Before you write out the listing, remove the pictures; everything else stays exactly as it is.

Dataset section.
##############################
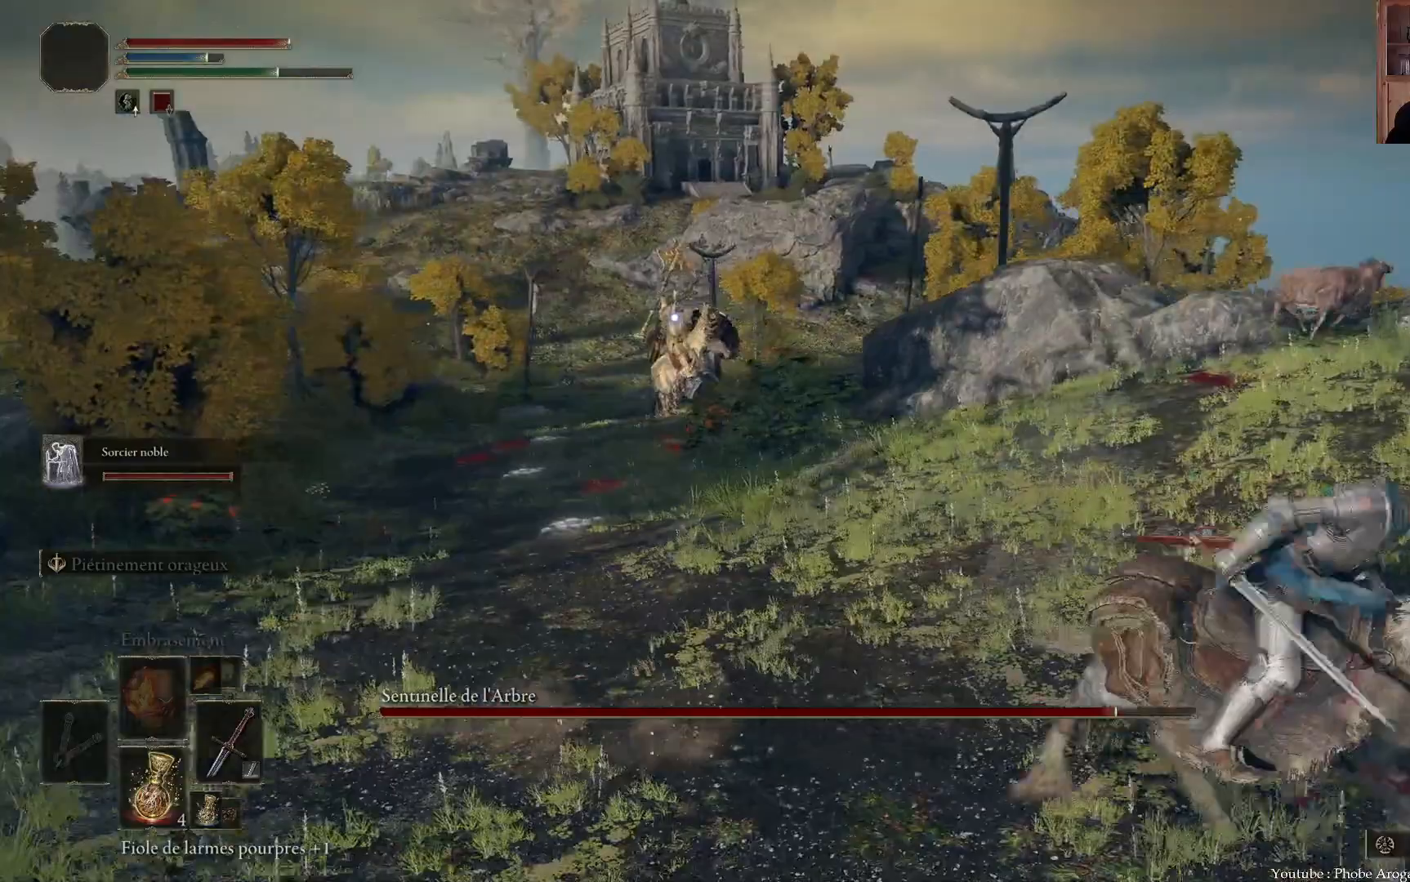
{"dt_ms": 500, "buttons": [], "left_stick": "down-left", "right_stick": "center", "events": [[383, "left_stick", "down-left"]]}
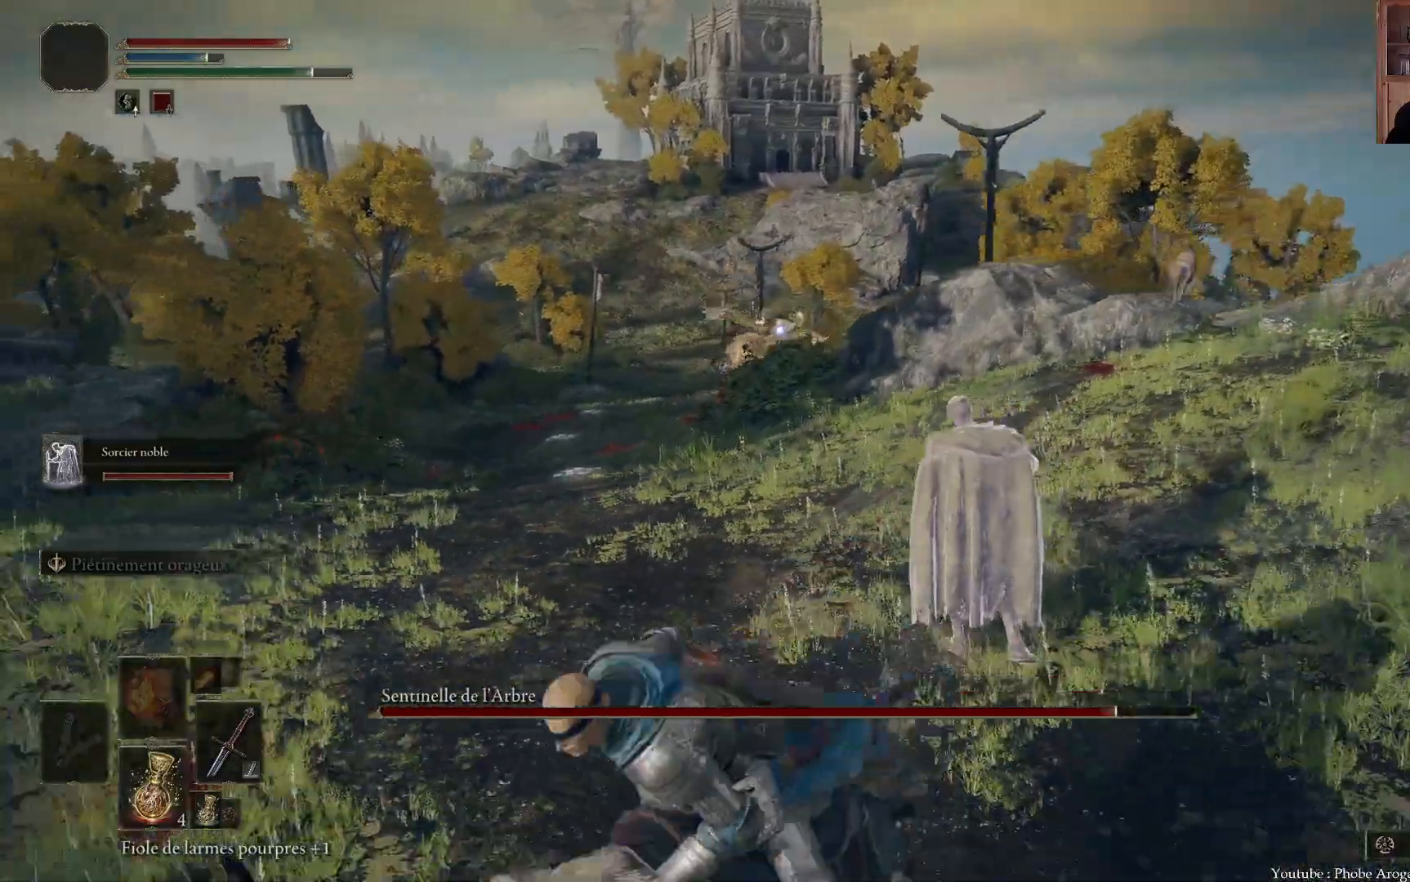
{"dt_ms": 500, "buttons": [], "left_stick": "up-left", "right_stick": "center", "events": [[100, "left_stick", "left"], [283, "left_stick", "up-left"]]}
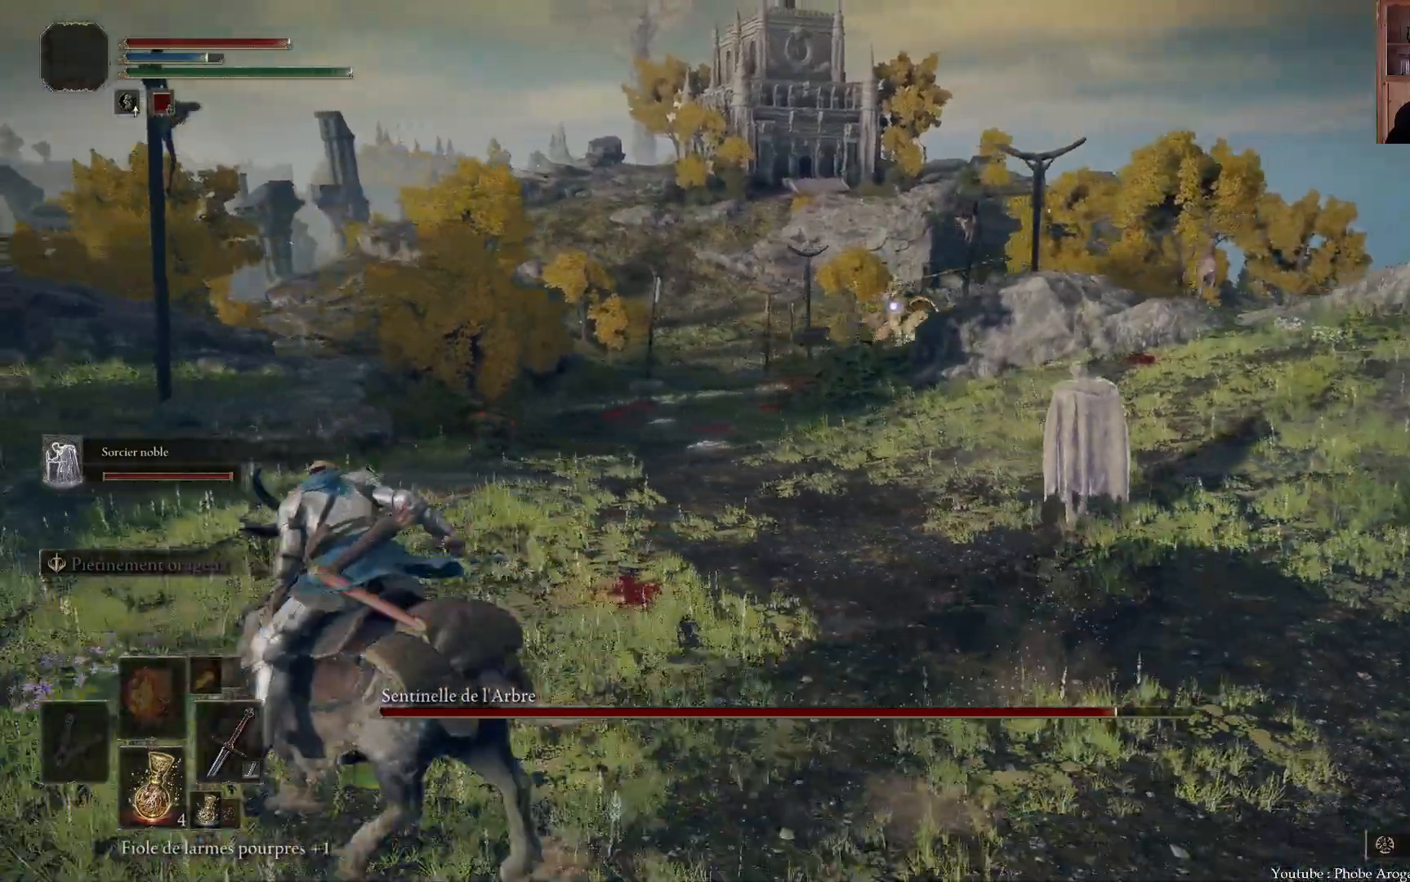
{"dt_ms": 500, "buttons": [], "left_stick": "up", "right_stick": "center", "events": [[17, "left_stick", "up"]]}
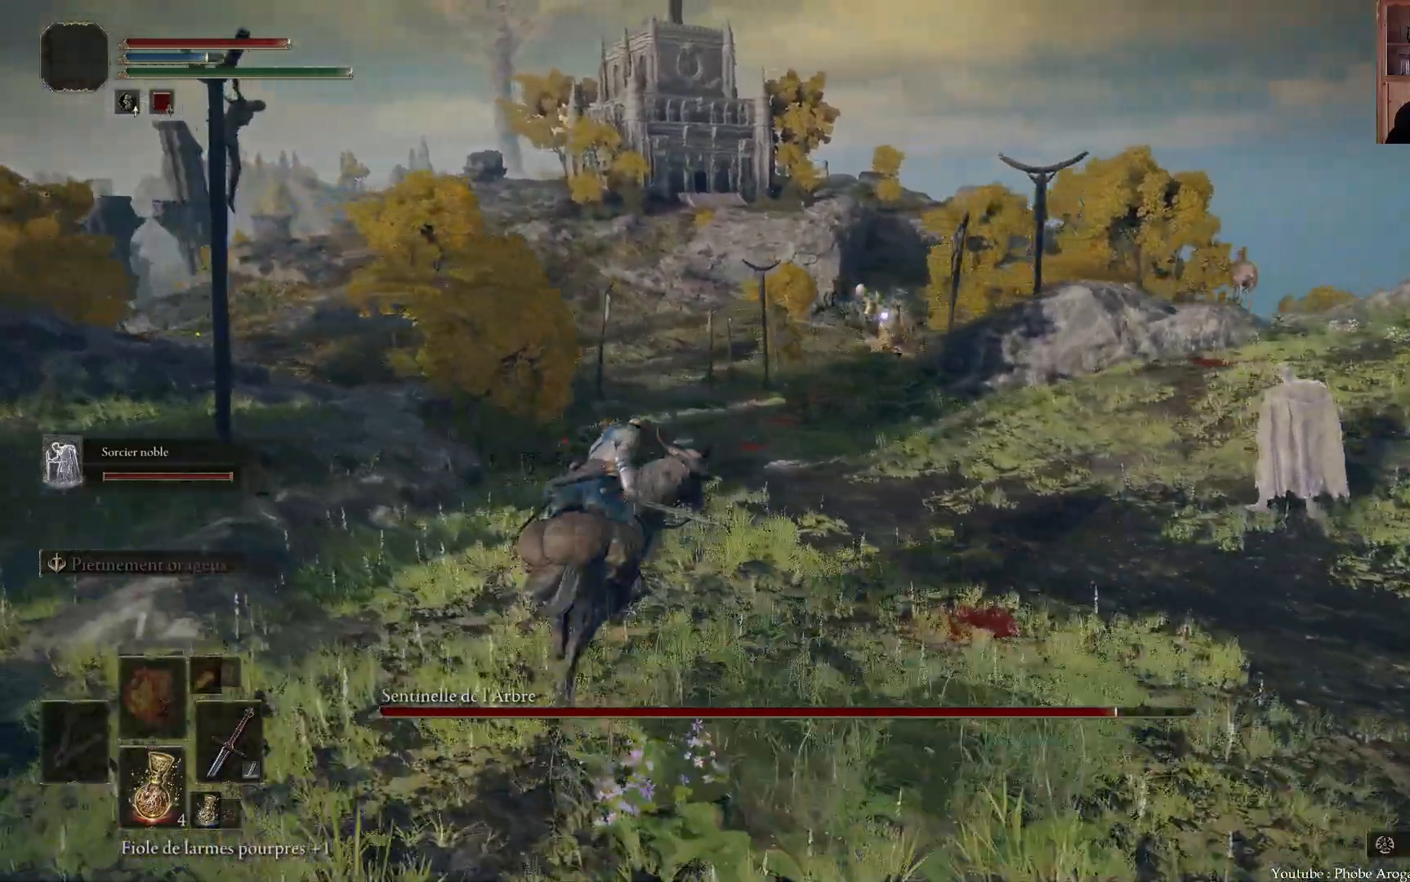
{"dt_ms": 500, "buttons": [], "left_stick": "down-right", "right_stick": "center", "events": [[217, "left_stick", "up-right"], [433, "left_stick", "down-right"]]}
##############################
Written response.
{"dt_ms": 500, "buttons": [], "left_stick": "down-left", "right_stick": "center", "events": [[383, "left_stick", "down-left"]]}
{"dt_ms": 500, "buttons": [], "left_stick": "up-left", "right_stick": "center", "events": [[100, "left_stick", "left"], [283, "left_stick", "up-left"]]}
{"dt_ms": 500, "buttons": [], "left_stick": "up", "right_stick": "center", "events": [[17, "left_stick", "up"]]}
{"dt_ms": 500, "buttons": [], "left_stick": "down-right", "right_stick": "center", "events": [[217, "left_stick", "up-right"], [433, "left_stick", "down-right"]]}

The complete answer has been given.